— START Working data —

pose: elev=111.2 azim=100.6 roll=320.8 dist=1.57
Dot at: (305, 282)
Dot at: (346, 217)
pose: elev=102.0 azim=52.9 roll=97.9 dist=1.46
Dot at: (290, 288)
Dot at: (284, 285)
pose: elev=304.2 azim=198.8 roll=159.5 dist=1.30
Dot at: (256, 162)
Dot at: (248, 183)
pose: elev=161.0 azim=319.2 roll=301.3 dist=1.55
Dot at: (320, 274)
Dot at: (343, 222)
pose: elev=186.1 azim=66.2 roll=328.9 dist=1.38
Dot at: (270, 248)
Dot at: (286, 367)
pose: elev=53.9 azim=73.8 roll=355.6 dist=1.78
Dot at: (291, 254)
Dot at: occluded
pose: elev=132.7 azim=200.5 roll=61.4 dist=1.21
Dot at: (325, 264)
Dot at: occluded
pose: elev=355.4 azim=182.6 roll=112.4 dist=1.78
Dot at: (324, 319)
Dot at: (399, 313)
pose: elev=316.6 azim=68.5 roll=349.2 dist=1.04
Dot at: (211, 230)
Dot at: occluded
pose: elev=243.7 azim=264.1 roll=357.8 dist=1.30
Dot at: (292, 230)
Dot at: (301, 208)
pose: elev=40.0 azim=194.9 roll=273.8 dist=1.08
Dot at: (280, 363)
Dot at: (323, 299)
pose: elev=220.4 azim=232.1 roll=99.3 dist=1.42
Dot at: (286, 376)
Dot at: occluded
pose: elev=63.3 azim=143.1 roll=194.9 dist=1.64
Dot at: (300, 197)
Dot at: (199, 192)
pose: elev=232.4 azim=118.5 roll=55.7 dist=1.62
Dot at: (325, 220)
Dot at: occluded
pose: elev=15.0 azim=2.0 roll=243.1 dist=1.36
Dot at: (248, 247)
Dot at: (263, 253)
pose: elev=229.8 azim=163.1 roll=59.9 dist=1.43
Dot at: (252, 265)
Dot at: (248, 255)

— END Working data —

Task instructions –
Copy all of the entries again, substituting "view" for every "pose" and leaving everything else as it is.

Task response –
view: elev=111.2 azim=100.6 roll=320.8 dist=1.57
Dot at: (305, 282)
Dot at: (346, 217)
view: elev=102.0 azim=52.9 roll=97.9 dist=1.46
Dot at: (290, 288)
Dot at: (284, 285)
view: elev=304.2 azim=198.8 roll=159.5 dist=1.30
Dot at: (256, 162)
Dot at: (248, 183)
view: elev=161.0 azim=319.2 roll=301.3 dist=1.55
Dot at: (320, 274)
Dot at: (343, 222)
view: elev=186.1 azim=66.2 roll=328.9 dist=1.38
Dot at: (270, 248)
Dot at: (286, 367)
view: elev=53.9 azim=73.8 roll=355.6 dist=1.78
Dot at: (291, 254)
Dot at: occluded
view: elev=132.7 azim=200.5 roll=61.4 dist=1.21
Dot at: (325, 264)
Dot at: occluded
view: elev=355.4 azim=182.6 roll=112.4 dist=1.78
Dot at: (324, 319)
Dot at: (399, 313)
view: elev=316.6 azim=68.5 roll=349.2 dist=1.04
Dot at: (211, 230)
Dot at: occluded
view: elev=243.7 azim=264.1 roll=357.8 dist=1.30
Dot at: (292, 230)
Dot at: (301, 208)
view: elev=40.0 azim=194.9 roll=273.8 dist=1.08
Dot at: (280, 363)
Dot at: (323, 299)
view: elev=220.4 azim=232.1 roll=99.3 dist=1.42
Dot at: (286, 376)
Dot at: occluded
view: elev=63.3 azim=143.1 roll=194.9 dist=1.64
Dot at: (300, 197)
Dot at: (199, 192)
view: elev=232.4 azim=118.5 roll=55.7 dist=1.62
Dot at: (325, 220)
Dot at: occluded
view: elev=15.0 azim=2.0 roll=243.1 dist=1.36
Dot at: (248, 247)
Dot at: (263, 253)
view: elev=229.8 azim=163.1 roll=59.9 dist=1.43
Dot at: (252, 265)
Dot at: (248, 255)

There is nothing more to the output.